Appeal from an order of the Family Court of Tioga County (Callanan Sr., J.), entered August 5, 1997, which partially granted petitioner's application, in a proceeding pursuant to Family Court Act article 10, and adjudicated respondent's children to be neglected.

 On this appeal, petitioner challenges Family Court's determination rejecting the hearing testimony of Erinn “G” concerning respondent's alleged commission of certain acts of sexual abuse and also the validation evidence presented by expert witness Sarah Walsh, and dismissing so much of the petition as charged respondent with abuse based upon petitioner's failure to establish its case by a preponderance of the credible evidence.   There having been no physical evidence of abuse, the case turns almost entirely on issues of credibility.   Giving due deference to Family Court's credibility determinations, which are to be given great weight on appeal and should not be disturbed unless clearly unsupported by the record (see, Matter of Kathleen OO. [Karen OO.], 232 A.D.2d 784, 785, 649 N.Y.S.2d 193;  Matter of Esther CC. [Joseph CC.], 194 A.D.2d 949, 951, 598 N.Y.S.2d 871;  Matter of Joey T. [Joseph B.], 185 A.D.2d 851, 587 N.Y.S.2d 356), we are unpersuaded that Family Court erred.   We accordingly affirm.

 The evidence adduced at the fact-finding hearing supported a finding that Erinn had a history of prevarication and, in fact, had already engaged in a certain amount of sexual fantasy concerning her activities with boys in her school.   In addition, there was evidence that, after initially claiming that respondent had actually penetrated her vagina and rectum, Erinn later changed her story, claiming that respondent had merely rubbed his genitals against those areas of her body.   Her explanation for the inconsistency, that she did not understand the term “intercourse”, was belied by her age (nearly 15 at the time of the accusations), the fact that she had received several years of sex education and the fact that the interviewing school counselor specifically advised Erinn on the meaning of the term.   Finally, it is undisputed that Erinn made no effort to correct a friend's patently false accusation of sexual abuse against respondent.

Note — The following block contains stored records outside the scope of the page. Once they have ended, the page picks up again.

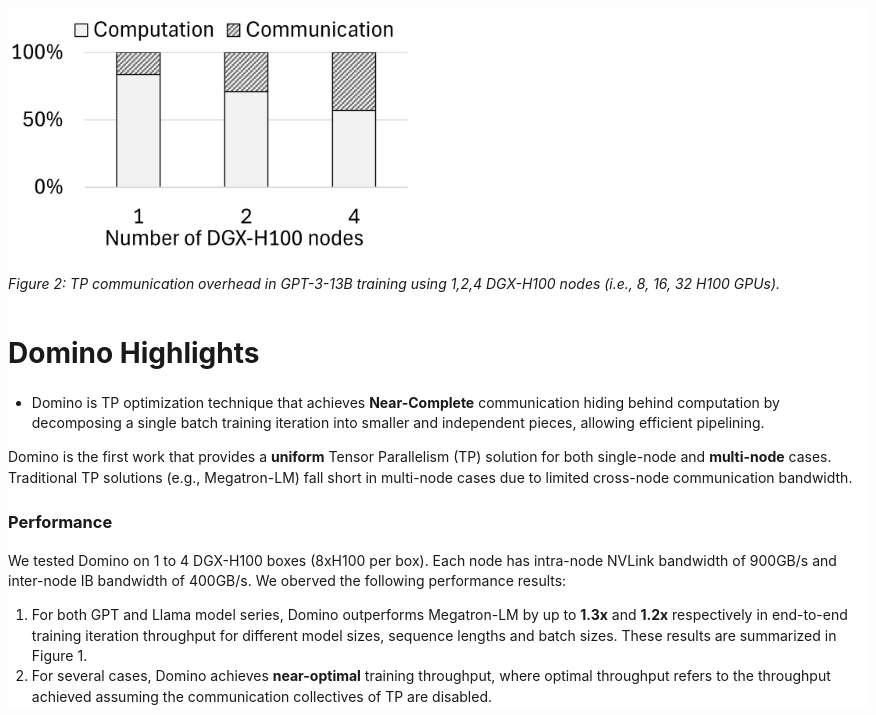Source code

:   <img src="./images/gpt3-scale.png" width="400"><br>

  *Figure 2: TP communication overhead in GPT-3-13B training using 1,2,4 DGX-H100 nodes (i.e., 8, 16, 32 H100 GPUs).*

</div>

# Domino Highlights


* Domino is TP optimization technique that achieves **Near-Complete** communication hiding behind computation by decomposing a single batch training iteration into smaller and independent pieces, allowing efficient pipelining.

Domino is the first work that provides a **uniform** Tensor Parallelism (TP) solution for both single-node and **multi-node** cases. Traditional TP solutions (e.g., Megatron-LM) fall short in multi-node cases due to limited cross-node communication bandwidth.

### Performance

We tested Domino on 1 to 4 DGX-H100 boxes (8xH100 per box). Each node has intra-node NVLink bandwidth of 900GB/s and inter-node IB bandwidth of 400GB/s. We oberved the following performance results:
1. For both GPT and Llama model series, Domino outperforms Megatron-LM by up to **1.3x** and **1.2x** respectively in end-to-end training iteration throughput for different model sizes, sequence lengths and batch sizes. These results are summarized in Figure 1.
2. For several cases, Domino achieves **near-optimal** training throughput, where optimal throughput refers to the throughput achieved assuming the communication collectives of TP are disabled.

There was also a reasonable basis for Family Court's conclusion that Erinn's testimony had not been “reliably corroborated” by Walsh's expert opinion (see, Matter of Nicole V., 71 N.Y.2d 112, 119, 524 N.Y.S.2d 19, 518 N.E.2d 914).  Notably, the bases for certain of Walsh's underlying criteria were severely eroded at trial.   First, Walsh's “consistency” factor failed to account for the fact that Erinn gave inconsistent accounts of the claimed incidents.   Second, Walsh attributed some significance to the fact that Erinn harbored no apparent ill-will against her father, whereas those making false accusations tend to express very strong feelings such as “I hate him or I hate her”.   In fact, Erinn's teaching aide testified that Erinn was “very angry” with her father and “hated him”.   Perhaps most serious, Walsh's analysis failed to give any effect to the fact that Erinn, who was adopted by respondent and his wife when she was approximately six years old, had been sexually abused by her biological parents (compare, Matter of Miranda UU. [Stephen UU.], 168 A.D.2d 704, 705-706, 563 N.Y.S.2d 564).   Under the circumstances, Family Court was free to critically review Walsh's opinion and its underlying bases and to reject the conclusions reached as an exercise of its fact-finding authority (see, Matter of Orange County Dept. of Social Servs. [Frank T.], 215 A.D.2d 562, 627 N.Y.S.2d 68;  Matter of Miranda UU. [Stephen UU.], supra;   Matter of Swift v. Swift, 162 A.D.2d 784, 785-786, 557 N.Y.S.2d 695).

ORDERED that the order is affirmed, without costs.

MERCURE, Justice.

MIKOLL, J.P., and YESAWICH and PETERS, JJ., concur.